[Collected data]

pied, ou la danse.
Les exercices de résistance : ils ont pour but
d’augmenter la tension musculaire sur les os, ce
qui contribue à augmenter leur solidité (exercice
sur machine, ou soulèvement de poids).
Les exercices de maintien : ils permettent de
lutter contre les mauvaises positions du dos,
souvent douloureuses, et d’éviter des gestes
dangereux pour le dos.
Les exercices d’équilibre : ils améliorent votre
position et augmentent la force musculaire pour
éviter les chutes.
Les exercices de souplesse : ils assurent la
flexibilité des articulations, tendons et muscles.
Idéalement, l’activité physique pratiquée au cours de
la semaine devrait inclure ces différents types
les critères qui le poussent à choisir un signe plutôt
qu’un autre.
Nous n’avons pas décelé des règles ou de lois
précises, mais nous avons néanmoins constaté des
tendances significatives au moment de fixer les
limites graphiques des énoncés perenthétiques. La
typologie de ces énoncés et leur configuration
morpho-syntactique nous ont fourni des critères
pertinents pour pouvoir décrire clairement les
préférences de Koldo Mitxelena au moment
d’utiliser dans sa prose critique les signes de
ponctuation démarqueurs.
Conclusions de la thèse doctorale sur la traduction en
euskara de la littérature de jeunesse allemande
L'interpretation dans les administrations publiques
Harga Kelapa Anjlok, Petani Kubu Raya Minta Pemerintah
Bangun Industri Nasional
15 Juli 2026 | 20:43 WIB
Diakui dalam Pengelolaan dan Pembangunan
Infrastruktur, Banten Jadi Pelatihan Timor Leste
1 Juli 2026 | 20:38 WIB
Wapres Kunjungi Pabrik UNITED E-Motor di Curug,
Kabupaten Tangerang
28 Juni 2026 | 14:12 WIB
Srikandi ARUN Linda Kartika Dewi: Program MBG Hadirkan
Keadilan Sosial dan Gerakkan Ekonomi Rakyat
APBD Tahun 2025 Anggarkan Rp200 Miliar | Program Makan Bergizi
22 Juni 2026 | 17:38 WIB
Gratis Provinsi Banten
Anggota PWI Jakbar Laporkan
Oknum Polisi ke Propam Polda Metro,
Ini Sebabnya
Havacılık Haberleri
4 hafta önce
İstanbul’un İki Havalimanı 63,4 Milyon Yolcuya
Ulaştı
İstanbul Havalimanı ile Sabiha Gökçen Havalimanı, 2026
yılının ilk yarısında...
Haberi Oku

[Directions]: Write out the entries verbatim, starting at their first line and ending at the line containing "typologie de ces", both included.

[Task solution]:
pied, ou la danse.
Les exercices de résistance : ils ont pour but
d’augmenter la tension musculaire sur les os, ce
qui contribue à augmenter leur solidité (exercice
sur machine, ou soulèvement de poids).
Les exercices de maintien : ils permettent de
lutter contre les mauvaises positions du dos,
souvent douloureuses, et d’éviter des gestes
dangereux pour le dos.
Les exercices d’équilibre : ils améliorent votre
position et augmentent la force musculaire pour
éviter les chutes.
Les exercices de souplesse : ils assurent la
flexibilité des articulations, tendons et muscles.
Idéalement, l’activité physique pratiquée au cours de
la semaine devrait inclure ces différents types
les critères qui le poussent à choisir un signe plutôt
qu’un autre.
Nous n’avons pas décelé des règles ou de lois
précises, mais nous avons néanmoins constaté des
tendances significatives au moment de fixer les
limites graphiques des énoncés perenthétiques. La
typologie de ces énoncés et leur configuration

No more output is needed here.